1: You’ll need more than eight inputs
How many inputs do you need? This isn’t as simple as counting your audio sources and making sure you have enough inputs:
- Many musicians consider an eight-input interface to be sufficient. But this is actually the minimum number of channels needed for recording a live rock band: four mics for your drum kit plus guitar, bass, vocals and a mono keyboard.
- If you want to record with maximum clarity and control, a drum kit could easily require eight inputs. So it’s much better to have the extra inputs if you can afford them, so you can expand when you need to (and that point always comes sooner rather than later).
- Remember that although some recording audio interfaces advertise a lot of inputs, they often only include two preamps. If you want to record with microphones you’ll need as many preamps as you have microphone sources – leading to additional cost, cables and connection headaches
- Check the phantom power situation. Many interfaces have a ‘global’ phantom power switch that either applies to all channels at once or applies to groups of four. Ideally, individual phantom-power for each channel gives you more flexibility, so you can use different mixes of condenser mics, ribbon mics, etc. without accidentally torching a ribbon microphone with phantom power
2: Multiple outputs: can you send sound to different parts of the room?

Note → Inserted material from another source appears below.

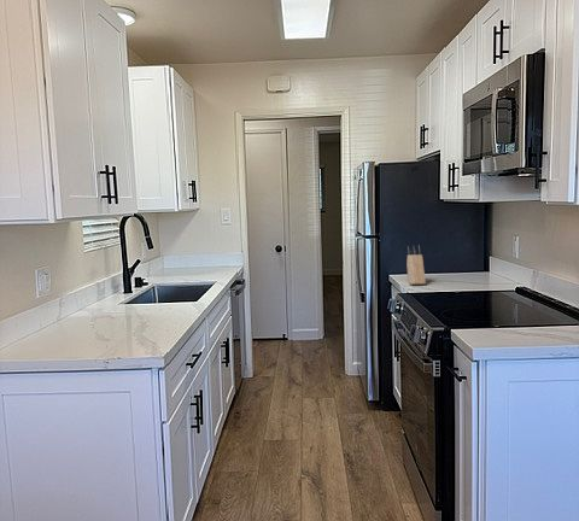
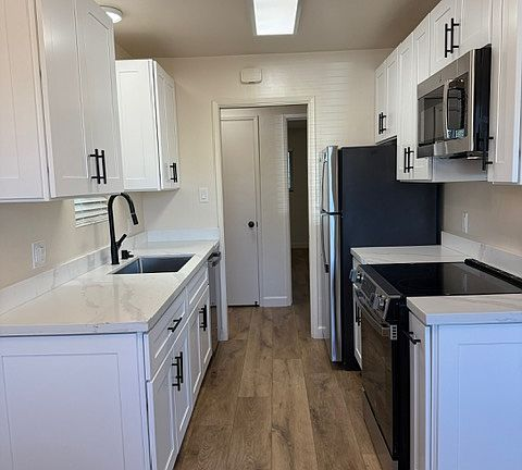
- knife block [405,244,427,286]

The ability to hear your mix on different speakers (or monitors) is one of the most common reasons for having multiple outputs, but there are many other uses too:
- If you’re recording a band, you’ll need to route a click track to a pair of headphones, while playing the music out of your main monitors
- Most interfaces with two outputs also feature a headphone output, but the headphones will usually receive the same signal that goes to your speakers. If you send the click track to headphones only, you’ll need an interface that can route independent channels to the headphones
- For live work, you may want to route the music to a number of different PA speakers, some angled towards the crowd and others used for on-stage monitors so the band can hear their playing
- To sum up, if you use more than two speakers, you’ll need an interface with more outputs
3: Portable audio interfaces are far more practical
If you’re recording or live mixing a band, you’ll need an audio interface that is easy to carry and easy to use once the session begins.

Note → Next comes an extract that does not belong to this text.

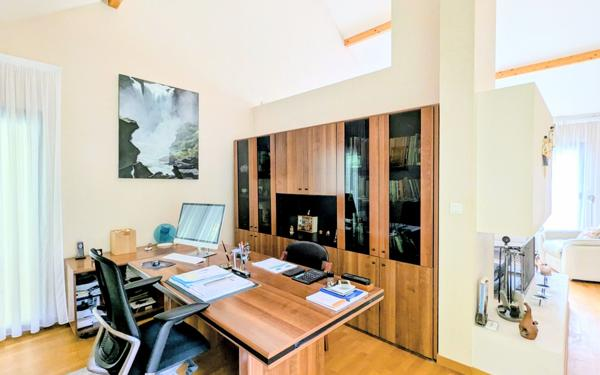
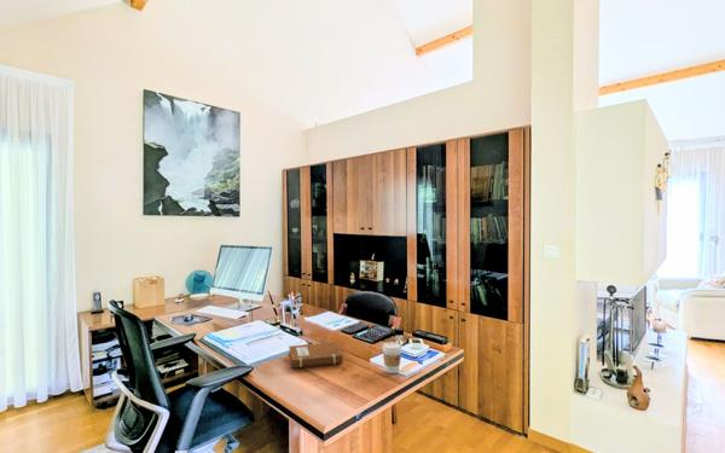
+ notebook [288,341,343,370]
+ coffee cup [382,341,404,374]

Many multi-input interfaces are designed to fit into a 1U rack – not particularly easy to carry to a gig or put down on a table once you get there. Audio interfaces which are more compact, such as Roland’s Studio Capture, have a smaller footprint so can be carried around easily and are far quicker to set up.
You should also choose an audio interface with level meters, so you can see the level of incoming audio signals and prevent clipping.
4: Flexible monitoring gives your band members their own monitor mix
Separate monitor mixes are essential for studio and live recording. Imagine having different cue mixes for different musicians – more vocals for the vocalist, more bass for the bass player or different monitoring for wedges or in-ear monitors.
Some audio interfaces can even send the sound coming from your DAW or instruments to as many as four separate mixes, which can in turn be sent on to any pair of outputs. This handy feature essentially means you have four separate mixers built into your audio interface.
5: Build quality matters – the cheaper option can be more expensive
If you’ll take your interface on the road, it’ll inevitably get knocked about.
Make sure you look for an interface that is well built – cheap plastic casing smashes easily when dropped.
Likewise, poor quality knobs and switches are unlikely to cope with life on the road, so it’s worth paying a little extra for a quality audio interface that is built to last.
Finally, remember that an audio interface will be constantly hooked up to all manner of different input sources. The housings supporting the various inputs and outputs need to be robust and sturdy, and they also need to facilitate high-quality, low-noise signal transfer, ensuring that the audio is of premium quality – which is what it’s all about.